### DIRECTIONS
The required output is the exact run of lines below that opens at the line with "X377534Y-97744D02*" and closes at the line with "X427008Y-95438D02*".

### SUPPLIED ENTRIES
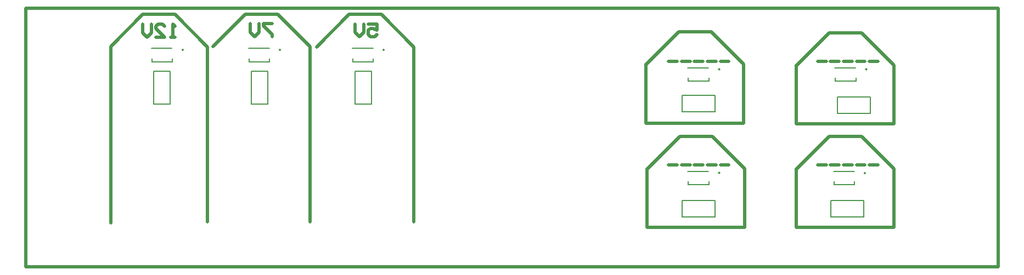
<source format=gbo>
G04*
G04 #@! TF.GenerationSoftware,Altium Limited,Altium Designer,21.7.1 (17)*
G04*
G04 Layer_Color=32896*
%FSLAX25Y25*%
%MOIN*%
G70*
G04*
G04 #@! TF.SameCoordinates,69AEE675-6442-4B96-895B-D7522D75E31D*
G04*
G04*
G04 #@! TF.FilePolarity,Positive*
G04*
G01*
G75*
%ADD11C,0.01968*%
%ADD12C,0.00787*%
%ADD13C,0.02126*%
%ADD67C,0.00600*%
%ADD68C,0.00800*%
D11*
X487770Y-78059D02*
X507455D01*
X468085Y-97744D02*
X487770Y-78059D01*
X507404Y-78008D02*
X527140Y-97744D01*
Y-133531D02*
Y-97744D01*
X467875Y-133531D02*
Y-97744D01*
Y-133531D02*
X527140D01*
X487770Y-15067D02*
X507455D01*
X468085Y-34752D02*
X487770Y-15067D01*
X507404Y-15016D02*
X527140Y-34752D01*
Y-70539D02*
Y-34752D01*
X467875Y-70539D02*
Y-34752D01*
Y-70539D02*
X527140D01*
X397219Y-78059D02*
X416904D01*
X377534Y-97744D02*
X397219Y-78059D01*
X416853Y-78008D02*
X436589Y-97744D01*
Y-133531D02*
Y-97744D01*
X377324Y-133531D02*
Y-97744D01*
Y-133531D02*
X436589D01*
X376626Y-70005D02*
X435891D01*
X376626D02*
Y-34219D01*
X435891Y-70005D02*
Y-34219D01*
X416155Y-14483D02*
X435891Y-34219D01*
X51493Y-130828D02*
X51579Y-130914D01*
X51493Y-130828D02*
Y-23310D01*
X376836Y-34219D02*
X396521Y-14534D01*
X416206D01*
X176480Y-23622D02*
X196165Y-3937D01*
X215850D01*
X235535Y-130181D02*
Y-23622D01*
X215799Y-3886D02*
X235535Y-23622D01*
X113565Y-23445D02*
X133250Y-3760D01*
X152936D01*
X172620Y-130005D02*
Y-23445D01*
X152884Y-3709D02*
X172620Y-23445D01*
X90500Y-3886D02*
X110236Y-23622D01*
Y-130181D02*
Y-23622D01*
X70866Y-3937D02*
X90551D01*
X51493Y-23310D02*
X70866Y-3937D01*
X0Y0D02*
X590551Y0D01*
X0Y-157480D02*
Y0D01*
X590551Y-157480D02*
Y0D01*
X0Y-157480D02*
X590551Y-157480D01*
D12*
X199724Y-58307D02*
Y-38307D01*
Y-58307D02*
X209724D01*
Y-38307D01*
X199724D02*
X209724D01*
X492874Y-64055D02*
Y-54055D01*
X512874D01*
Y-64055D02*
Y-54055D01*
X492874Y-64055D02*
X512874D01*
X488937Y-127047D02*
Y-117047D01*
X508937D01*
Y-127047D02*
Y-117047D01*
X488937Y-127047D02*
X508937D01*
X398386D02*
Y-117047D01*
X418386D01*
Y-127047D02*
Y-117047D01*
X398386Y-127047D02*
X418386D01*
X398386Y-63194D02*
Y-53194D01*
X418386D01*
Y-63194D02*
Y-53194D01*
X398386Y-63194D02*
X418386D01*
X136732Y-58307D02*
Y-38307D01*
Y-58307D02*
X146732D01*
Y-38307D01*
X136732D02*
X146732D01*
X77677Y-58307D02*
Y-38307D01*
Y-58307D02*
X87677D01*
Y-38307D01*
X77677D02*
X87677D01*
D13*
X427008Y-95438D02*
X421760D01*
X419136D02*
X413889D01*
X411265D02*
X406017D01*
X403393D02*
X398146D01*
X395522D02*
X390274D01*
X517559D02*
X512311D01*
X509688D02*
X504440D01*
X501816D02*
X496568D01*
X493945D02*
X488697D01*
X486073D02*
X480826D01*
X517559Y-32446D02*
X512311D01*
X509688D02*
X504440D01*
X501816D02*
X496568D01*
X493945D02*
X488697D01*
X486073D02*
X480826D01*
X427008Y-32446D02*
X421760D01*
X419136D02*
X413889D01*
X411265D02*
X406017D01*
X403393D02*
X398146D01*
X395522D02*
X390274D01*
X207888Y-9679D02*
X213136D01*
Y-13615D01*
X210512Y-12303D01*
X209200D01*
X207888Y-13615D01*
Y-16239D01*
X209200Y-17550D01*
X211824D01*
X213136Y-16239D01*
X205264Y-9679D02*
Y-14927D01*
X202640Y-17550D01*
X200016Y-14927D01*
Y-9679D01*
X149431Y-9535D02*
X144183D01*
Y-10847D01*
X149431Y-16094D01*
Y-17406D01*
X141560Y-9535D02*
Y-14783D01*
X138936Y-17406D01*
X136312Y-14783D01*
Y-9535D01*
X90644Y-17729D02*
X88020D01*
X89332D01*
Y-9857D01*
X90644Y-11169D01*
X78837Y-17729D02*
X84085D01*
X78837Y-12481D01*
Y-11169D01*
X80149Y-9857D01*
X82773D01*
X84085Y-11169D01*
X76213Y-9857D02*
Y-15105D01*
X73589Y-17729D01*
X70965Y-15105D01*
Y-9857D01*
D67*
X510874Y-37370D02*
G03*
X510874Y-37370I-500J0D01*
G01*
X510047Y-100362D02*
G03*
X510047Y-100362I-500J0D01*
G01*
X421465D02*
G03*
X421465Y-100362I-500J0D01*
G01*
Y-37370D02*
G03*
X421465Y-37370I-500J0D01*
G01*
X217724Y-25559D02*
G03*
X217724Y-25559I-500J0D01*
G01*
X154732D02*
G03*
X154732Y-25559I-500J0D01*
G01*
X95677D02*
G03*
X95677Y-25559I-500J0D01*
G01*
D68*
X491575Y-44488D02*
X504173D01*
X491276Y-36370D02*
X503874D01*
X491575Y-44488D02*
Y-42520D01*
X504173Y-44488D02*
Y-42520D01*
X490748Y-107480D02*
X503346D01*
X490449Y-99362D02*
X503047D01*
X490748Y-107480D02*
Y-105512D01*
X503346Y-107480D02*
Y-105512D01*
X402165Y-107480D02*
X414764D01*
X401866Y-99362D02*
X414465D01*
X402165Y-107480D02*
Y-105512D01*
X414764Y-107480D02*
Y-105512D01*
X402165Y-44488D02*
X414764D01*
X401866Y-36370D02*
X414465D01*
X402165Y-44488D02*
Y-42520D01*
X414764Y-44488D02*
Y-42520D01*
X211024Y-32677D02*
Y-30709D01*
X198425Y-32677D02*
Y-30709D01*
X198126Y-24559D02*
X210724D01*
X198425Y-32677D02*
X211024D01*
X148031D02*
Y-30709D01*
X135433Y-32677D02*
Y-30709D01*
X135134Y-24559D02*
X147732D01*
X135433Y-32677D02*
X148031D01*
X88976D02*
Y-30709D01*
X76378Y-32677D02*
Y-30709D01*
X76079Y-24559D02*
X88677D01*
X76378Y-32677D02*
X88976D01*
M02*

</source>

### REPLY
X377534Y-97744D02*
X397219Y-78059D01*
X416853Y-78008D02*
X436589Y-97744D01*
Y-133531D02*
Y-97744D01*
X377324Y-133531D02*
Y-97744D01*
Y-133531D02*
X436589D01*
X376626Y-70005D02*
X435891D01*
X376626D02*
Y-34219D01*
X435891Y-70005D02*
Y-34219D01*
X416155Y-14483D02*
X435891Y-34219D01*
X51493Y-130828D02*
X51579Y-130914D01*
X51493Y-130828D02*
Y-23310D01*
X376836Y-34219D02*
X396521Y-14534D01*
X416206D01*
X176480Y-23622D02*
X196165Y-3937D01*
X215850D01*
X235535Y-130181D02*
Y-23622D01*
X215799Y-3886D02*
X235535Y-23622D01*
X113565Y-23445D02*
X133250Y-3760D01*
X152936D01*
X172620Y-130005D02*
Y-23445D01*
X152884Y-3709D02*
X172620Y-23445D01*
X90500Y-3886D02*
X110236Y-23622D01*
Y-130181D02*
Y-23622D01*
X70866Y-3937D02*
X90551D01*
X51493Y-23310D02*
X70866Y-3937D01*
X0Y0D02*
X590551Y0D01*
X0Y-157480D02*
Y0D01*
X590551Y-157480D02*
Y0D01*
X0Y-157480D02*
X590551Y-157480D01*
D12*
X199724Y-58307D02*
Y-38307D01*
Y-58307D02*
X209724D01*
Y-38307D01*
X199724D02*
X209724D01*
X492874Y-64055D02*
Y-54055D01*
X512874D01*
Y-64055D02*
Y-54055D01*
X492874Y-64055D02*
X512874D01*
X488937Y-127047D02*
Y-117047D01*
X508937D01*
Y-127047D02*
Y-117047D01*
X488937Y-127047D02*
X508937D01*
X398386D02*
Y-117047D01*
X418386D01*
Y-127047D02*
Y-117047D01*
X398386Y-127047D02*
X418386D01*
X398386Y-63194D02*
Y-53194D01*
X418386D01*
Y-63194D02*
Y-53194D01*
X398386Y-63194D02*
X418386D01*
X136732Y-58307D02*
Y-38307D01*
Y-58307D02*
X146732D01*
Y-38307D01*
X136732D02*
X146732D01*
X77677Y-58307D02*
Y-38307D01*
Y-58307D02*
X87677D01*
Y-38307D01*
X77677D02*
X87677D01*
D13*
X427008Y-95438D02*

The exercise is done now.